Hailed as one of Korea’s most versatile actors, Park takes on role of struggling Joseon king

Published : Oct 4, 2017 - 15:50
Updated : Oct 4, 2017 - 15:50

Directors have called Park Hae-il a “blank sheet,” an actor who absorbs and completely transforms through the roles bestowed upon him. With boyish features and a difficult-to-fathom aura about him, Korean film fans say he possesses a Janus-like charm, similar to the Roman god of duplicity – you can’t quite tell whether he embodies good or evil. 

Park says he’s familiar with the description. “Director Yim Soon-rye told me I was like a white canvas that could become any color, after filming ‘Waikiki Brothers,’” he said at an interview last Thursday at a cafe in Palpan-dong, Seoul, referring to his first film.

Park Hae-il (CJ Entertainment)


Park debuted as a musical actor in 1995, then crossed over to film in 2001.

His filmography has been diverse since then. He played an ambiguous murder suspect in Bong Joon-ho’s 2003 mystery drama “Memories of Murder,” and a shameless womanizer in the 2005 romantic comedy “Rules of Dating.” In 2012’s “A Muse,” a 30-something Park played a 70-year-old poet attracted to a high school student. In 2013, Park played a slacker film director who moves back in with his mother.

In the historical drama “The Fortress,” which hit local theaters Tuesday, Park takes on the daunting task of portraying Joseon’s King Injo at his most vulnerable.

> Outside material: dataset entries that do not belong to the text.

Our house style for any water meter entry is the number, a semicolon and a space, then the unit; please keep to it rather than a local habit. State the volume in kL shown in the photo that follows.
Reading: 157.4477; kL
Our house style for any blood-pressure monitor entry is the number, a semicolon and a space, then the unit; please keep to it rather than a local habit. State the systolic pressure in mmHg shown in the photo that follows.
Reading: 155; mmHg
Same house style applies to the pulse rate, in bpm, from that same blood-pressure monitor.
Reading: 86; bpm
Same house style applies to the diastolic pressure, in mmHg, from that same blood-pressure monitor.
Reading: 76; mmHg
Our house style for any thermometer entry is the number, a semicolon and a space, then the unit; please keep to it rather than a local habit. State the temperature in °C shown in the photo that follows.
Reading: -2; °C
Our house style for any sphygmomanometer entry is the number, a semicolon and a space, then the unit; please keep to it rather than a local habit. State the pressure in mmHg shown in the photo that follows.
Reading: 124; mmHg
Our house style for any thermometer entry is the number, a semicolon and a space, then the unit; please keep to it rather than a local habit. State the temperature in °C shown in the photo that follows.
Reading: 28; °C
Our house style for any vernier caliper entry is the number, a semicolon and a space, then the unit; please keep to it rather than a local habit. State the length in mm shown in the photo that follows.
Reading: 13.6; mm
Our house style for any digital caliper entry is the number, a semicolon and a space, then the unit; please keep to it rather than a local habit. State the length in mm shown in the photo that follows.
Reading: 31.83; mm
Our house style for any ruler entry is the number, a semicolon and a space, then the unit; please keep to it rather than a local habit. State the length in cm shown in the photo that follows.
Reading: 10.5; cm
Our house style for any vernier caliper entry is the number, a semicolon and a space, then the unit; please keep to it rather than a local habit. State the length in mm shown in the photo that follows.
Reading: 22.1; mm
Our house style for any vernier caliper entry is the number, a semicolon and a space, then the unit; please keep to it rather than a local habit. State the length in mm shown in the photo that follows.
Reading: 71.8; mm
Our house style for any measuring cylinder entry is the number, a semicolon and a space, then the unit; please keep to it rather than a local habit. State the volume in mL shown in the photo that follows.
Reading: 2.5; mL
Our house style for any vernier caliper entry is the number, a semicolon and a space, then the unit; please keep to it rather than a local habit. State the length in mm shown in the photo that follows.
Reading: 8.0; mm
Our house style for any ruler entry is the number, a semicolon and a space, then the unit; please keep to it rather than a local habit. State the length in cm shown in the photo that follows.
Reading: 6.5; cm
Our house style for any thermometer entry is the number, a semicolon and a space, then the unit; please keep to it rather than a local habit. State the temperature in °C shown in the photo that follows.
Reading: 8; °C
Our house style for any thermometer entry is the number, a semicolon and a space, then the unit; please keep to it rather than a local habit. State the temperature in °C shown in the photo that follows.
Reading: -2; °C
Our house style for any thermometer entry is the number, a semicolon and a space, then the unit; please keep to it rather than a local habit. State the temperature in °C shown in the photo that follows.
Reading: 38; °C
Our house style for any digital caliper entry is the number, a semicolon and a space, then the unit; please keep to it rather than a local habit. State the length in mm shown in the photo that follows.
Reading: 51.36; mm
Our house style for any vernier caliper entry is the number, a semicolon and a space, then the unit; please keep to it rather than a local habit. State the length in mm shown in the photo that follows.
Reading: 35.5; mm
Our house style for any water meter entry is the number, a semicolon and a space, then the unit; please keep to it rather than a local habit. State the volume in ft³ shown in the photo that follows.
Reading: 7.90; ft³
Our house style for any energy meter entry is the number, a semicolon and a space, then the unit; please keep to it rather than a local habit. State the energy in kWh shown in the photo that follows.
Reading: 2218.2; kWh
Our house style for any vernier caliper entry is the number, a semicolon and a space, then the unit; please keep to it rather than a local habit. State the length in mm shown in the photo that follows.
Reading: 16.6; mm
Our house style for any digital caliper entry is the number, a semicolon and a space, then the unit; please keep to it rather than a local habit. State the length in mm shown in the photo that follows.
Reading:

The film is set during the 1636 Chinese invasion of Joseon, when the king is forced to retreat to Namhansanseong, a mountain fortress southeast of Seoul. Trapped there, Injo is faced with a choice between preserving the lives of his people by surrendering, and resisting at the risk of being wiped out by an incomparably forcible army.  

“He’s a very suspecting and anxious character,” Park said of his rendition of King Injo.

Park Hae-il (CJ Entertainment)


Park says he’s not an actor who can slip comfortably into his roles. “I’m not agile enough to be joking at one point and then suddenly begin shooting. I tried to maintain (Injo’s) anxiety off-screen as well.”

The strain is palpable throughout the entirety of the film, and the camera frequently closes in on Park’s nervous face as Injo tries to make the right decision amid a sea of diverging arguments thrown at him by his advisors, and choose between survival and dignity.

Park Hae-il (CJ Entertainment)


The story of King Injo’s eventual surrender is a well-known but distressing point in Korean history. “It’s a sad part of history and perhaps one that we don’t really want to show the world. … But it’s not everyday that as an actor, you come across a script that has this serious an approach to history, which is why I decided to take on the role.”